# WHAT IS NEEDED
What is needed here is an exact printout of the data, with no pictures included.

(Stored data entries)
==================================================
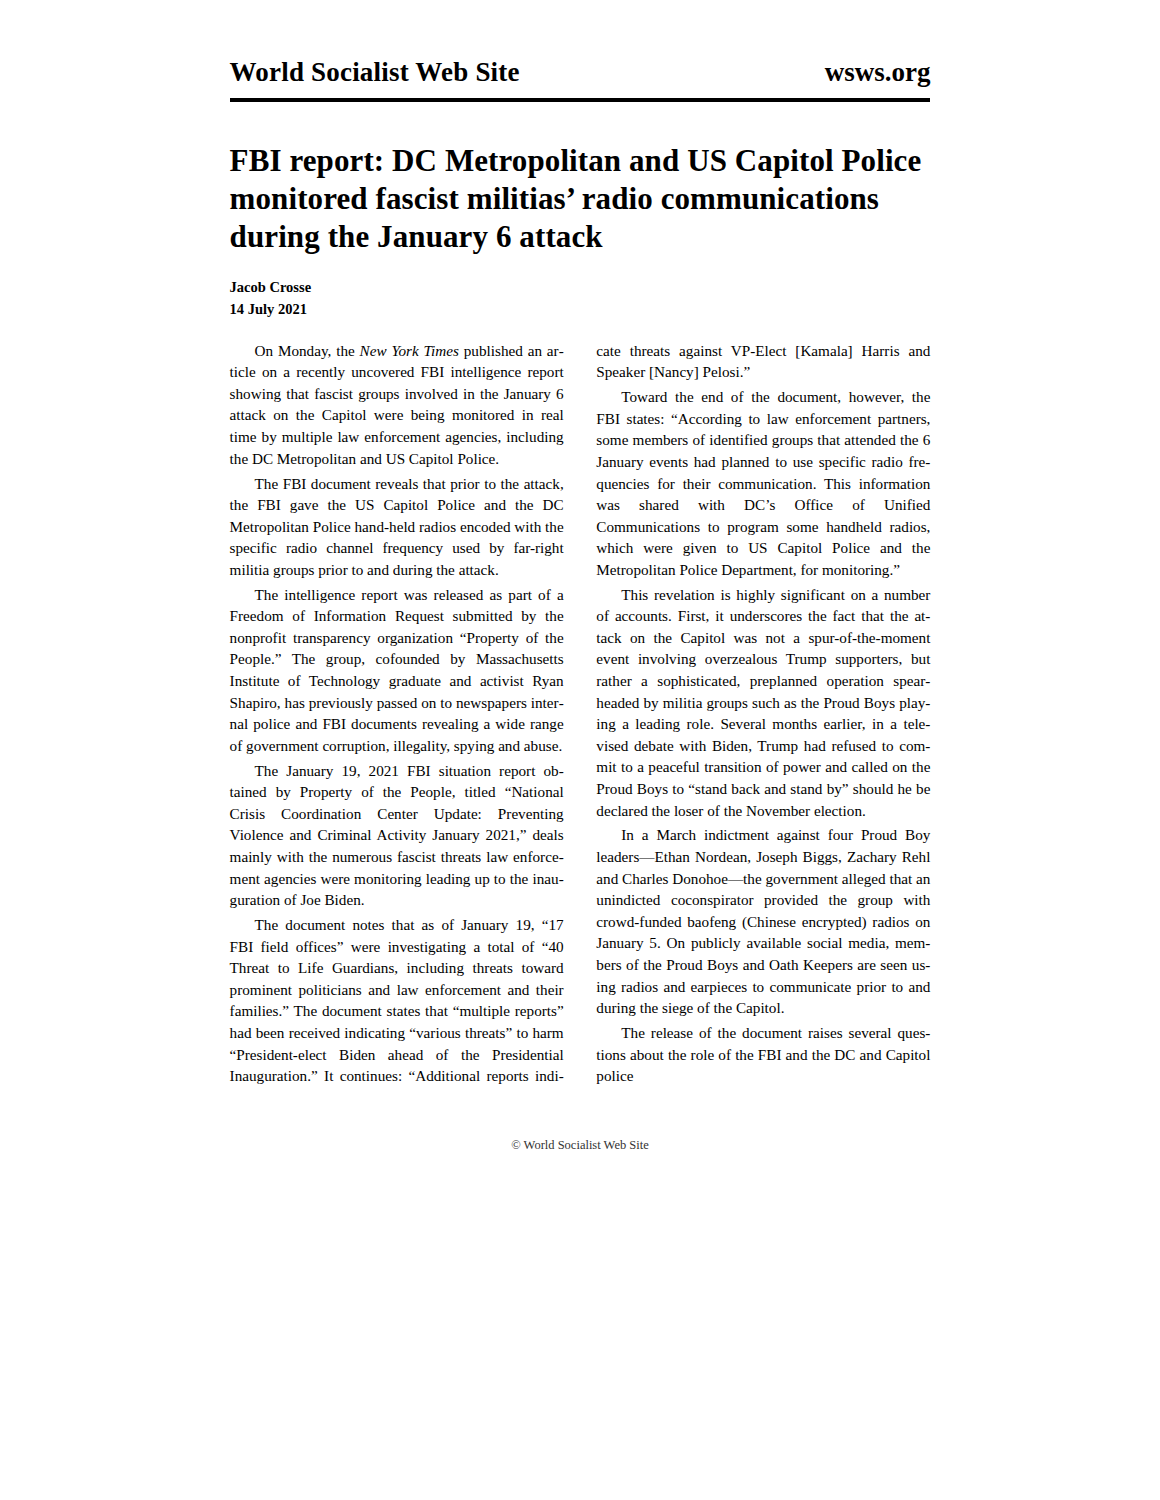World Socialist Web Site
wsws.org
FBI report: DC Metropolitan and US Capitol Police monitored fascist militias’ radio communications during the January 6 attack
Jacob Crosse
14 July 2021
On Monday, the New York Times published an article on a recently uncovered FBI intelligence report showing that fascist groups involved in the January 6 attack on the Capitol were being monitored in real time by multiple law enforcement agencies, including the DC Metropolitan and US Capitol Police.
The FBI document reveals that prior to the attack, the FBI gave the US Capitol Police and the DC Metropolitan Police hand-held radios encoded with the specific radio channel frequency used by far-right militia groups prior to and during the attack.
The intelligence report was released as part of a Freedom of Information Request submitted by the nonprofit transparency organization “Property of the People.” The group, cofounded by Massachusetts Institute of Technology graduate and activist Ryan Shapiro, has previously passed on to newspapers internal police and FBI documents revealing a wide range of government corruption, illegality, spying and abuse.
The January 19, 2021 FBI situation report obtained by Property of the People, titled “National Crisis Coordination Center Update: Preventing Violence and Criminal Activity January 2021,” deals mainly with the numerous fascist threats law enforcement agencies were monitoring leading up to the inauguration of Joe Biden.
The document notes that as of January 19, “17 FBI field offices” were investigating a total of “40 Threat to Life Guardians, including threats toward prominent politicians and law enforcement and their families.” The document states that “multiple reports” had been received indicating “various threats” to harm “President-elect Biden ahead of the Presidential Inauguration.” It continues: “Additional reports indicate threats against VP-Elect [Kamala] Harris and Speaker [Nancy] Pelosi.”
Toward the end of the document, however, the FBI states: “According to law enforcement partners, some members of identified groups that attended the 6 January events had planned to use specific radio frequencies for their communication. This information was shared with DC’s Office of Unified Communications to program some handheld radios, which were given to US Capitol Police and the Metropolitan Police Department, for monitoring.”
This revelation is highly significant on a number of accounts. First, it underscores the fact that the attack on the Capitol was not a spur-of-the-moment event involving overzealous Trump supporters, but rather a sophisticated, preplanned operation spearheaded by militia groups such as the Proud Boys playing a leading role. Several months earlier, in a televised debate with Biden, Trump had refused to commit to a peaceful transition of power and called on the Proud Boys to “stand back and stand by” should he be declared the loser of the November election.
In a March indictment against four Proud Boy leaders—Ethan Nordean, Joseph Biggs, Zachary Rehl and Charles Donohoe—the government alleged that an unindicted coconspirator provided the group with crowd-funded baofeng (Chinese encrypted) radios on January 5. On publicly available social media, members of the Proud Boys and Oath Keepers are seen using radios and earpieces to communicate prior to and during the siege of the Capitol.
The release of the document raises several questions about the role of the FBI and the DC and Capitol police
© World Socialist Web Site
==================================================
# SOLUTION BELOW
World Socialist Web Site
wsws.org
FBI report: DC Metropolitan and US Capitol Police monitored fascist militias’ radio communications during the January 6 attack
Jacob Crosse
14 July 2021
On Monday, the New York Times published an article on a recently uncovered FBI intelligence report showing that fascist groups involved in the January 6 attack on the Capitol were being monitored in real time by multiple law enforcement agencies, including the DC Metropolitan and US Capitol Police.
The FBI document reveals that prior to the attack, the FBI gave the US Capitol Police and the DC Metropolitan Police hand-held radios encoded with the specific radio channel frequency used by far-right militia groups prior to and during the attack.
The intelligence report was released as part of a Freedom of Information Request submitted by the nonprofit transparency organization “Property of the People.” The group, cofounded by Massachusetts Institute of Technology graduate and activist Ryan Shapiro, has previously passed on to newspapers internal police and FBI documents revealing a wide range of government corruption, illegality, spying and abuse.
The January 19, 2021 FBI situation report obtained by Property of the People, titled “National Crisis Coordination Center Update: Preventing Violence and Criminal Activity January 2021,” deals mainly with the numerous fascist threats law enforcement agencies were monitoring leading up to the inauguration of Joe Biden.
The document notes that as of January 19, “17 FBI field offices” were investigating a total of “40 Threat to Life Guardians, including threats toward prominent politicians and law enforcement and their families.” The document states that “multiple reports” had been received indicating “various threats” to harm “President-elect Biden ahead of the Presidential Inauguration.” It continues: “Additional reports indicate threats against VP-Elect [Kamala] Harris and Speaker [Nancy] Pelosi.”
Toward the end of the document, however, the FBI states: “According to law enforcement partners, some members of identified groups that attended the 6 January events had planned to use specific radio frequencies for their communication. This information was shared with DC’s Office of Unified Communications to program some handheld radios, which were given to US Capitol Police and the Metropolitan Police Department, for monitoring.”
This revelation is highly significant on a number of accounts. First, it underscores the fact that the attack on the Capitol was not a spur-of-the-moment event involving overzealous Trump supporters, but rather a sophisticated, preplanned operation spearheaded by militia groups such as the Proud Boys playing a leading role. Several months earlier, in a televised debate with Biden, Trump had refused to commit to a peaceful transition of power and called on the Proud Boys to “stand back and stand by” should he be declared the loser of the November election.
In a March indictment against four Proud Boy leaders—Ethan Nordean, Joseph Biggs, Zachary Rehl and Charles Donohoe—the government alleged that an unindicted coconspirator provided the group with crowd-funded baofeng (Chinese encrypted) radios on January 5. On publicly available social media, members of the Proud Boys and Oath Keepers are seen using radios and earpieces to communicate prior to and during the siege of the Capitol.
The release of the document raises several questions about the role of the FBI and the DC and Capitol police
© World Socialist Web Site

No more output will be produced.